[Stored entries]
-------------------------

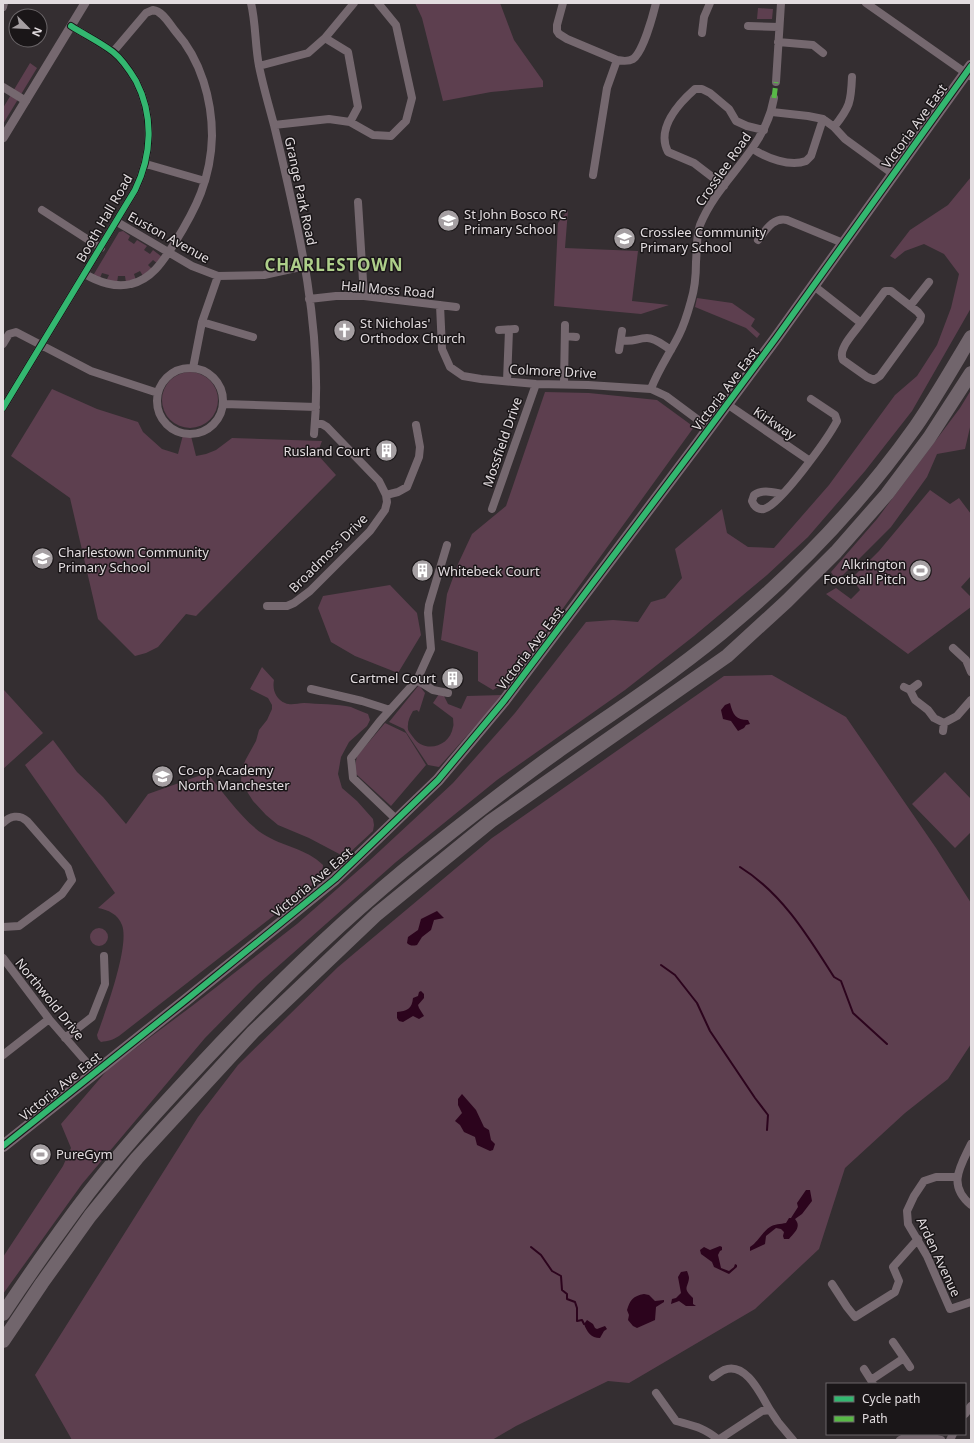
<svg xmlns="http://www.w3.org/2000/svg" width="974" height="1443" viewBox="0 0 974 1443" font-family="'Noto Sans',sans-serif">
  <rect width="100%" height="100%" fill="#342e31"/>
  <!-- green -->
  <path fill="#5d3f4f" d="M415,3H500L514,40L543,81V87L491,92L443,101L422,18Z
    M758,8L773,9L772,19H757Z
    M30,63L37,68L3,124V108Z
    M971,177V308L912,411L865,471L808,537L767,575L694,636L625,690L497,780L396,862L258,984L205,1038L82,1184L3,1294V1257L63,1166L71,1148L61,1124L109,1068L192,1006L297,924L369,861L453,783L515,713L586,622L613,620L638,622L651,602L665,598L682,578L675,549L722,509L727,533L748,547L774,548L829,485L895,395L917,376L937,345L951,308L959,274L944,254L924,244L905,251L895,259L890,256L910,230L948,205Z
    M568,210L565,248L638,251L632,301L669,305L641,314L554,306L558,223Z
    M123,231L130,236L128,240L134,244L137,240L147,246L144,250L150,254L153,250L162,257L158,264L153,260L148,265L153,270L143,276L140,271L134,274L136,280L126,283L125,276H118L117,283L106,281L109,275L102,273L100,278L95,276L94,274L119,232Z
    M697,298L732,303L755,319L751,326L760,334L757,338L746,328L695,307Z
    M162 400a28 28 0 1 1 56 0a28 28 0 1 1-56 0Z
    M52,389L97,409L138,422L143,432L162,449L178,454L183,435L191,436L196,456L206,454L216,450L232,438L322,441L317,454L336,475L196,616L186,614L158,647L146,653L135,656L98,619L70,498L11,456Z
    M971,390V423L965,449L937,454L927,477L891,527L837,581L831,572L877,519L960,408Z
    M545,392L589,393L657,400L694,427L512,679L493,690L478,681V652L441,640L447,594L458,564L472,534L506,506Z
    M930,490L950,504L959,498L971,514V576L961,587L971,597V607L908,654L826,594L836,588L851,599L860,590L852,578L879,551Z
    M390,585L417,613L421,635L398,673L355,656L331,642L318,608L323,596Z
    M262,667L274,680C272,690 276,699 285,703C292,706 297,703 304,703C317,704 338,704 351,707C356,709 362,712 368,714L370,720L367,726L349,742L341,757L338,774L342,788L357,801L373,819L374,825L373,831L345,857L309,838L278,825L266,815L253,801L241,782L242,768L246,759L256,741L259,730L267,720L272,709V705L268,698L250,689Z
    M772,675L846,717L936,848L971,903V1044L948,1079L905,1113L845,1168L819,1249L755,1309L629,1383L608,1381L516,1426L492,1440H72L35,1375L198,1117L238,1065L338,967L492,838L724,676Z
    M419,685L425,693L419,712L417,710L413,711C410,716 407,722 408,729C408,731 411,734 413,737C424,754 450,747 453,727C454,725 453,721 453,718L433,703L439,694L444,696L448,704L461,709L467,696L503,695L439,767L428,765L404,729L389,722Z
    M4,690L43,733L3,769V691Z
    M385,723L406,733L426,765L391,806L356,774L355,766L357,756Z
    M53,740L77,772L103,797L126,824L148,794L207,773C223,792 243,821 263,834C283,847 306,848 323,865L322,877L304,892L119,1036C113,1040 108,1041 101,1042L98,1039L97,1035C105,1013 130,946 122,925C118,914 108,910 98,908L115,893L25,765Z
    M945,772L971,799V832L955,848L912,804Z
    M90 937a9 9 0 1 1 18 0a9 9 0 1 1-18 0Z"/>
  <!-- water -->
  <path fill="#2c041d" d="M730,703C733,715 736,720 748,720L750,724L746,725L744,728L738,731L731,721L723,719L721,710L725,705Z
    M437,911L444,918L434,920L431,930L422,937L417,945C413,946 410,946 407,943L408,937L418,930L421,919Z
    M421,991L424,994V998L418,1005L419,1008L424,1016L419,1019L413,1016L403,1022L399,1021L397,1018V1012C407,1011 412,1009 413,998L418,996L419,992Z
    M462,1094L476,1110L484,1127L489,1130L491,1140L495,1144L493,1150L490,1151L477,1145L475,1137L464,1132L460,1125L455,1121L462,1113L458,1105V1099Z
    M806,1190H810L812,1201L802,1214L795,1219C802,1227 794,1233 789,1239H784L783,1236L784,1232L781,1229L776,1228L766,1236L765,1244L750,1251V1247C758,1242 762,1232 770,1227C774,1224 781,1224 786,1223L789,1218H791L798,1207L797,1203Z
    M720,1246L722,1247V1250L720,1251L718,1255L721,1268L729,1271L734,1267L735,1264L737,1265V1267L729,1274L714,1267L712,1262L701,1254L700,1250L704,1247L710,1250Z
    M687,1271C688,1274 689,1276 689,1278C688,1288 682,1288 693,1298V1304L696,1306H686L679,1301L671,1304L672,1299L676,1298L681,1293L678,1277L681,1272Z
    M644,1294L649,1295L655,1301L664,1300V1302L656,1307L655,1320L637,1328L633,1326L628,1320L629,1315L627,1310C630,1300 633,1296 644,1294Z
    M587,1320L593,1324L595,1328L597,1329L605,1326L607,1329L604,1331L600,1338C591,1338 587,1332 584,1324Z"/>
  <g fill="none" stroke-linecap="round" stroke-linejoin="round">
    <!-- stream -->
    <path stroke="#2c041d" stroke-width="2" d="M740,867C782,893 808,936 834,977L841,981L853,1013L887,1044
      M661,965L675,975L697,1003L710,1031L755,1098L768,1115L767,1130
      M531,1247L541,1255L552,1271L561,1276L562,1290L567,1294V1299L575,1302L577,1308V1321L582,1320L584,1324"/>
    <!-- minor -->
    <path stroke="#75686f" stroke-width="8" d="M251,3C256,24 255,46 259,66C263,86 269,106 274,125C298,225 324,330 314,434
      M563,3L557,25V31L559,34L567,39L617,60C622,61 628,62 633,59C643,52 653,15 656,3
      M866,3L970,76
      M3,7L4,3
      M748,26L779,27
      M702,33L704,17L710,3
      M325,38L348,52L358,107L350,122
      M778,42L813,45L823,53
      M259,66L308,53L325,38L354,3
      M776,82L781,3
      M3,87L26,101
      M772,112L808,116L823,119L834,127L845,139L893,174
      M274,125L329,119L350,122L373,135L391,136L406,121L412,98L396,25L378,3
      M834,127C850,107 851,102 852,77
      M753,149C766,158 790,167 806,161L811,156L823,119
      M146,164L205,181
      M593,175L607,88L617,60
      M724,186L694,163L668,152C656,129 678,104 695,89H702L710,93L729,109L736,121L747,126L764,130
      M358,202L364,296
      M42,210L101,248
      M117,222L192,266L218,276L264,275L305,266
      M758,240C766,230 773,217 787,220L843,243
      M85,274C98,282 116,288 131,284C152,279 163,261 174,244C196,209 211,179 212,136C212,100 201,60 176,32C170,25 163,11 153,10L146,13L113,52
      M814,286L861,323L885,291H891L918,312L921,316L920,321L880,376L874,380L867,377L843,360C837,349 855,332 861,323
      M309,299L336,296H364L456,307
      M440,305L442,349L450,367L463,376L481,379L536,384L588,385L651,389L666,396L709,428
      M910,306L929,282
      M202,322L253,337
      M499,330L515,329
      M565,336L576,337
      M621,340C632,343 637,338 647,338C656,338 664,346 671,350
      M3,344L9,334L16,332L91,371L158,393
      M619,350L622,331
      M157 401a33 33 0 1 1 66 0a33 33 0 1 1-66 0Z
      M193,368L202,322L218,276
      M507,381L509,330
      M564,384L565,325
      M651,389C658,370 670,353 679,335C684,325 688,312 691,301C695,288 696,275 696,262C697,250 696,237 700,225C719,178 765,151 774,98
      M224,404L316,407
      M727,404L810,461
      M3,408L135,190C152,155 154,116 136,81C130,71 122,59 113,52C100,42 85,35 71,26
      M782,494C772,492 763,489 754,495L752,501C754,506 757,510 764,509C781,504 828,438 837,421L835,415L811,399
      M386,495L398,492L407,487L419,457L420,447L416,425
      M492,509L536,384
      M267,606H287L294,603L310,591L370,531L385,510L387,502L386,495L379,481L327,427L322,424H315
      M953,648L966,660L971,672
      M417,680L433,690L448,693
      M904,687L910,690L918,684
      M311,689L362,701L390,710
      M910,690L915,700L928,710L934,718L944,723L957,716L971,700
      M943,731L944,723
      M397,820L353,778L351,758L380,721L417,680L431,649L428,613L429,605L447,545
      M3,823C10,816 19,814 27,821L68,868L72,880L62,894L19,926L3,927
      M3,958L49,1019L95,1072
      M65,1038L92,1017L105,984L104,956
      M3,1055L49,1019
      M971,1144C960,1167 947,1185 971,1205
      M957,1177H936L924,1181L914,1196L907,1211L908,1224L927,1256L950,1309L971,1302
      M832,1284L847,1307L855,1317L895,1292L899,1281L893,1267L918,1239
      M904,1358L910,1367
      M864,1369L871,1380
      M713,1377C716,1375 720,1372 724,1370C746,1361 761,1395 770,1410
      M873,1384L871,1380L904,1358L893,1342
      M656,1393L676,1421C694,1426 703,1427 719,1440
      M965,1414L971,1406
      M718,1440L762,1411L770,1410L778,1422L793,1440
      M900,1440C913,1433 929,1437 941,1440
      M950,1440L953,1434"/>
    <!-- tertiary -->
    <path stroke="#75686f" stroke-width="9" d="M3,138L85,3"/>
    <!-- primary -->
    <path stroke="#786771" stroke-width="12" d="M3,1146L186,1000L335,879L438,780L504,701L696,446L776,338L971,66"/>
    <!-- motorway -->
    <path stroke="#71656c" stroke-width="14" d="M3,1314C26,1279 50,1245 75,1211C113,1159 157,1111 202,1063C271,989 345,917 425,853C468,819 512,784 557,752C618,709 681,669 737,620C804,563 865,498 916,426C936,397 953,367 971,337
      M3,1341L42,1283L90,1216L137,1158L253,1032L377,914L491,821L727,656L787,601L836,552L887,494L929,438L971,373"/>
    <!-- quiet -->
    <path stroke="#58b947" stroke-width="5" stroke-dasharray="10 5" stroke-linecap="butt" d="M774,98L776,82"/>
    <defs>
      <path id="cycleway" d="M3,408L135,190C152,155 154,116 136,81C130,71 122,59 113,52C100,42 85,35 71,26
        M3,1146L186,1000L335,879L438,780L504,701L696,446L776,338L971,66"/>
    </defs>
    <!-- cycleway casing -->
    <use href="#cycleway" stroke="#1a1618" stroke-width="8"/>
    <!-- cycleway -->
    <use href="#cycleway" stroke="#33b770" stroke-width="6"/>
  </g>
  <!-- icons -->
  <defs>
    <symbol id="school-disc" viewBox="-11 -11 22 22"><circle r="9.5" fill="#a59fa2" stroke="#1a1618"/><path d="M0-5L7-2L0 1L-7-2ZM-4 1L0 2.5L4 1V4Q0 6-4 4Z" fill="#fff"/></symbol>
    <symbol id="church-disc" viewBox="-11 -11 22 22"><circle r="9.5" fill="#a59fa2" stroke="#1a1618"/><path d="M-1.2-6h2.4v3.5h3.3v2.4h-3.3V6h-2.4V-.1h-3.3v-2.4h3.3Z" fill="#fff"/></symbol>
    <symbol id="building-disc" viewBox="-11 -11 22 22"><circle r="9.5" fill="#a59fa2" stroke="#1a1618"/><path d="M-4-6H4V6H1V3H-1V6H-4ZM-2.5-4.3h1.7v1.8h-1.7ZM.8-4.3h1.7v1.8H.8ZM-2.5-1h1.7V.8h-1.7ZM.8-1h1.7V.8H.8Z" fill="#fff"/></symbol>
    <symbol id="stadium-disc" viewBox="-11 -11 22 22"><circle r="9.5" fill="#a59fa2" stroke="#1a1618"/><path d="M0-5a6.5 5 0 1 0 0 10a6.5 5 0 1 0 0-10ZM-3.5-1.8h7v3.6h-7Z" fill="#fff"/></symbol>
  </defs>
  <g fill-rule="evenodd">
    <use href="#school-disc" x="436" y="208" width="25" height="25"/>
    <use href="#school-disc" x="612" y="226" width="25" height="25"/>
    <use href="#church-disc" x="332" y="318" width="25" height="25"/>
    <use href="#building-disc" x="374" y="438" width="25" height="25"/>
    <use href="#school-disc" x="30" y="546" width="25" height="25"/>
    <use href="#building-disc" x="410" y="558" width="25" height="25"/>
    <use href="#stadium-disc" x="908" y="558" width="25" height="25"/>
    <use href="#building-disc" x="440" y="666" width="25" height="25"/>
    <use href="#school-disc" x="150" y="764" width="25" height="25"/>
    <use href="#stadium-disc" x="28" y="1142" width="25" height="25"/>
  </g>
  <g text-anchor="middle" stroke-width="3" stroke-linejoin="round" paint-order="stroke">
    <!-- street labels -->
    <g font-size="13" fill="#e2dcdf" stroke="#1a1618">
      <text transform="translate(914 126) rotate(-54)" y="5">Victoria Ave East</text>
      <text transform="translate(723 169) rotate(-55)" y="5">Crosslee Road</text>
      <text transform="translate(301 191) rotate(78)" y="5">Grange Park Road</text>
      <text transform="translate(104 218) rotate(-60)" y="5">Booth Hall Road</text>
      <text transform="translate(169 237) rotate(29)" y="5">Euston Avenue</text>
      <text transform="translate(388 289) rotate(5)" y="5">Hall Moss Road</text>
      <text transform="translate(553 371) rotate(3)" y="5">Colmore Drive</text>
      <text transform="translate(725 389) rotate(-53)" y="5">Victoria Ave East</text>
      <text transform="translate(775 423) rotate(34)" y="5">Kirkway</text>
      <text transform="translate(502 442) rotate(-71)" y="5">Mossfield Drive</text>
      <text transform="translate(328 553) rotate(-45)" y="5">Broadmoss Drive</text>
      <text transform="translate(530 648) rotate(-53)" y="5">Victoria Ave East</text>
      <text transform="translate(312 882) rotate(-40)" y="5">Victoria Ave East</text>
      <text transform="translate(50 999) rotate(51)" y="5">Northwold Drive</text>
      <text transform="translate(60 1086) rotate(-39)" y="5">Victoria Ave East</text>
      <text transform="translate(939 1257) rotate(65)" y="5">Arden Avenue</text>
    </g>
    <!-- poi labels -->
    <g font-size="13" fill="#e2dcdf" stroke="#1a1618" text-anchor="start">
      <text x="464" y="219">St John Bosco RC<tspan x="464" dy="15">Primary School</tspan></text>
      <text x="640" y="237">Crosslee Community<tspan x="640" dy="15">Primary School</tspan></text>
      <text x="360" y="328">St Nicholas'<tspan x="360" dy="15">Orthodox Church</tspan></text>
      <text x="370" y="456" text-anchor="end">Rusland Court</text>
      <text x="58" y="557">Charlestown Community<tspan x="58" dy="15">Primary School</tspan></text>
      <text x="906" y="569" text-anchor="end">Alkrington<tspan x="906" dy="15">Football Pitch</tspan></text>
      <text x="438" y="576">Whitebeck Court</text>
      <text x="436" y="683" text-anchor="end">Cartmel Court</text>
      <text x="178" y="775">Co-op Academy<tspan x="178" dy="15">North Manchester</tspan></text>
      <text x="56" y="1159">PureGym</text>
    </g>
    <!-- district labels -->
    <g font-size="17" font-weight="bold" letter-spacing="1" fill="#aecf8a" stroke="#1a1618">
      <text x="334" y="271">CHARLESTOWN</text>
    </g>
  </g>
  <!-- border -->
  <rect width="974" height="1443" fill="none" stroke="#e2dcdf" stroke-width="8"/>
  <!-- legend -->
  <rect x="826" y="1383" width="140" height="52" fill="#1a1618" stroke="#6a6568"/>
  <rect x="834" y="1396" width="20" height="6" fill="#33b770" stroke="#6a6568"/>
  <text x="862" y="1403" font-size="12" fill="#e2dcdf">Cycle path</text>
  <rect x="834" y="1416" width="20" height="6" fill="#58b947" stroke="#6a6568"/>
  <text x="862" y="1423" font-size="12" fill="#e2dcdf">Path</text>
  <!-- north arrow -->
  <g transform="translate(28 28) rotate(114)"><circle r="19" fill="#1a1618" stroke="#6a6568"/>
  <path d="M0-3L7 15L0 10L-7 15Z" fill="#a59fa2"/>
  <text y="-6" font-size="11" font-weight="bold" text-anchor="middle" fill="#e2dcdf">N</text>
  </g>
</svg>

-------------------------

◆ Task prompt: Above are the records; copy every line in them that holds the word "stadium".

◆ Response for this exercise:
    <symbol id="stadium-disc" viewBox="-11 -11 22 22"><circle r="9.5" fill="#a59fa2" stroke="#1a1618"/><path d="M0-5a6.5 5 0 1 0 0 10a6.5 5 0 1 0 0-10ZM-3.5-1.8h7v3.6h-7Z" fill="#fff"/></symbol>
    <use href="#stadium-disc" x="908" y="558" width="25" height="25"/>
    <use href="#stadium-disc" x="28" y="1142" width="25" height="25"/>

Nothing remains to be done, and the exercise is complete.